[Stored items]
===

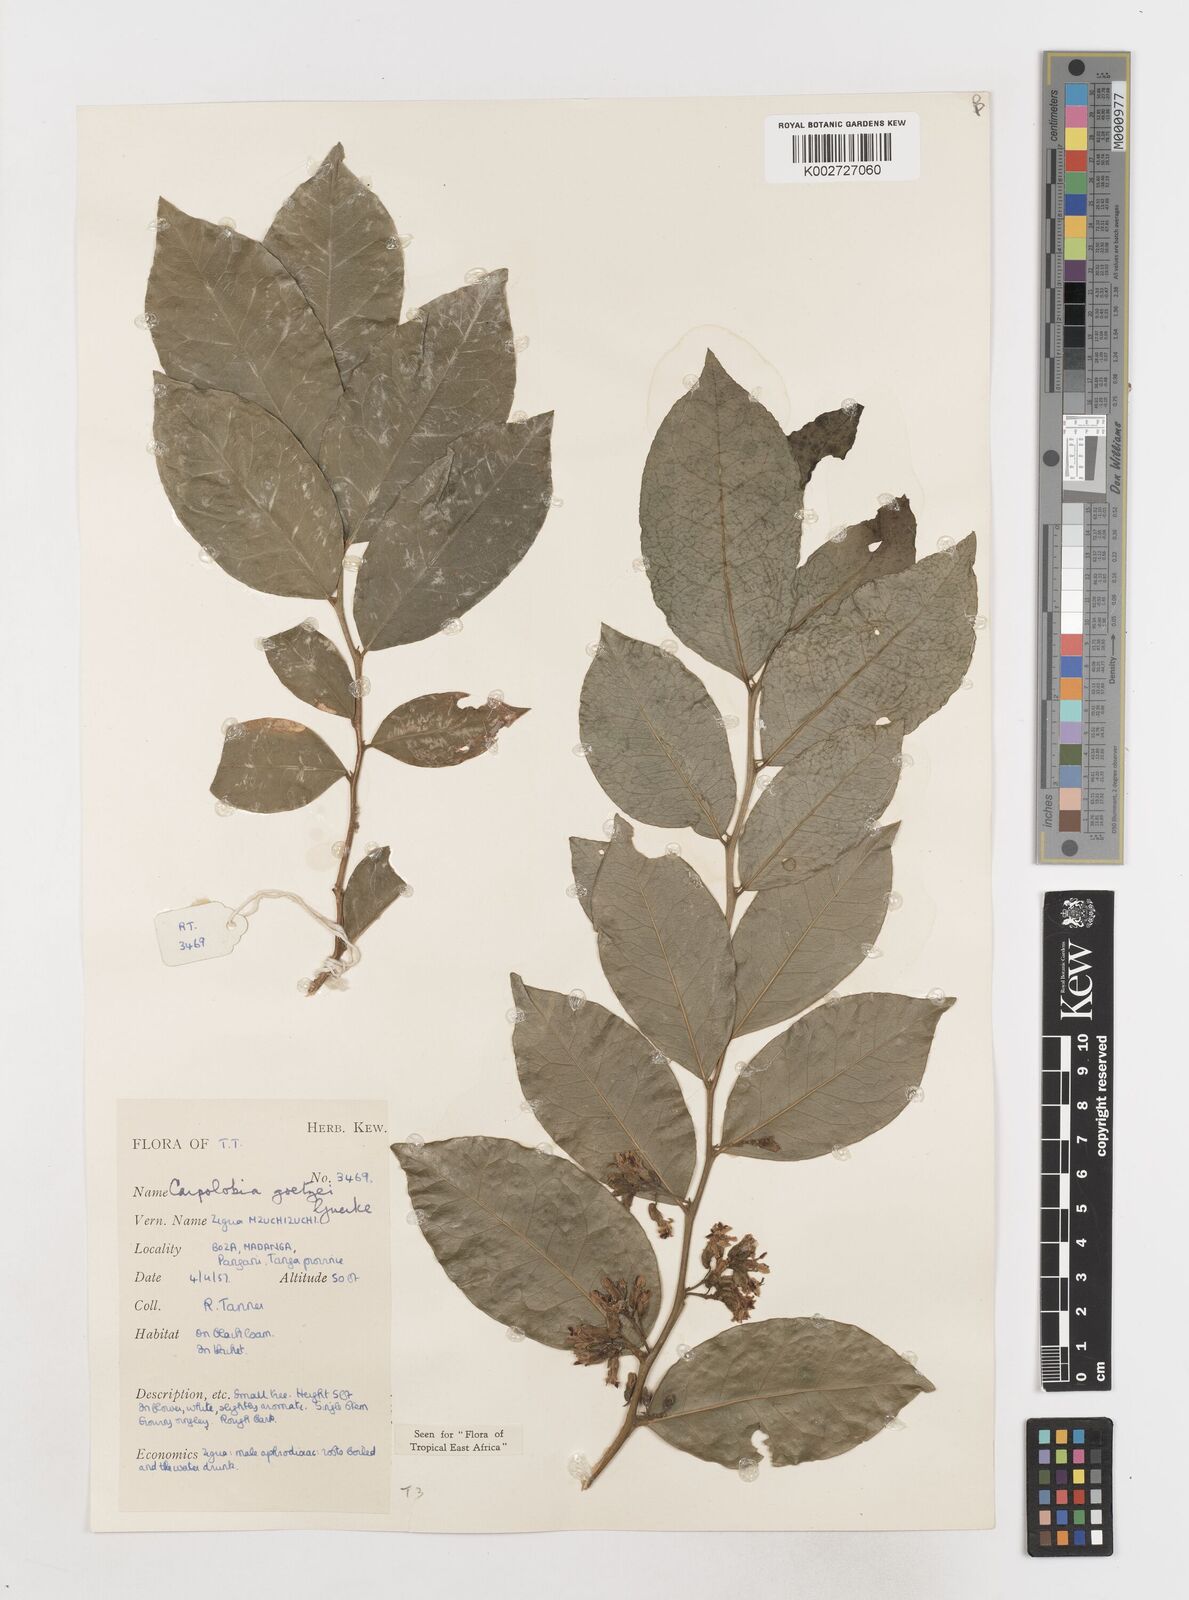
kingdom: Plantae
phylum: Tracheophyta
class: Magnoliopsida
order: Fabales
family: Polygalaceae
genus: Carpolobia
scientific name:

===

→ What to produce
Reproduce the text lines of every item above verbatim, omitting the pictures.

→ Correct answer
kingdom: Plantae
phylum: Tracheophyta
class: Magnoliopsida
order: Fabales
family: Polygalaceae
genus: Carpolobia
scientific name:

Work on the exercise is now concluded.